The EU has announced this week that they have delayed the release of the new ETIAS e-visa that was originally to launch this year. The ESTA-style visa scheme is now expected to see its release in the winter of 2023.
Since the UK left the EU as part of Brexit in January of 2020, it is now classed as a third country in relativity to the EU, falling into the list of countries that will be required to apply for the visa programme in order to stay in Europe long-term. The ETIAS fee is expected to come to €7 (£6) per application for those over the age of 18, those under 18 will not be charged any fees. In comparison, the ESTA scheme used for US visas costs $21 (£17) at present.
The European Travel Information and Authorisation System (ETIAS) will require travellers from third countries to apply in advance of travel to the bloc and pay the fee, a scheme commonly compared to the US ESTA system and the Canadian ETA system (to find out more about which countries are required to apply for an ETIAS before travelling to the Schengen Area, check out the Schengen Visa website).

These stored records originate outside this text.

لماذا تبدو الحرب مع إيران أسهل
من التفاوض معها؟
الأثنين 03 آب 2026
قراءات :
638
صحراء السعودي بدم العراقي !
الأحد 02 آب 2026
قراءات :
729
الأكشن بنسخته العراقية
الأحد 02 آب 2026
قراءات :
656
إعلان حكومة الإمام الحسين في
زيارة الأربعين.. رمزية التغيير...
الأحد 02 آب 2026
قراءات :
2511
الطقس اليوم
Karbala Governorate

Travellers will be required to complete online forms covering health, education, and criminal convictions in order to apply for an ETIAS that will cover their travel to the EU for three years. However, while this was originally set to launch in 2022, and then pushed back to May 2023, it will now not be launched until November 2023.
This programme has been criticised by some UK politicians, while many believe that ETIAS will speed up border crossings from the UK and could relieve delays that are being experienced in airports at present, UK travellers will not have to undergo checks with the ETIAS system in place.
Despite this launch being pushed back to November 2023, the launch of the automated Entry/Exit System (EES) is still set for launch in May 2023. This system will require all non-EU arrivals to scan four fingerprints and have a photo taken.
The biometric data will be captured on their first entry to the EU only. It will register the name, travel documents, and the date and place of entry and exit for the traveller. This EES system is set to replace the need to stamp British passports when they are entering the EU.
A similar scheme to the ETIAS is being worked on in the UK at present. Foreign visitors may be required to use the Electronic Travel Authorisation (ETA) which is expected to process nearly 30 million applicants a year after its launch.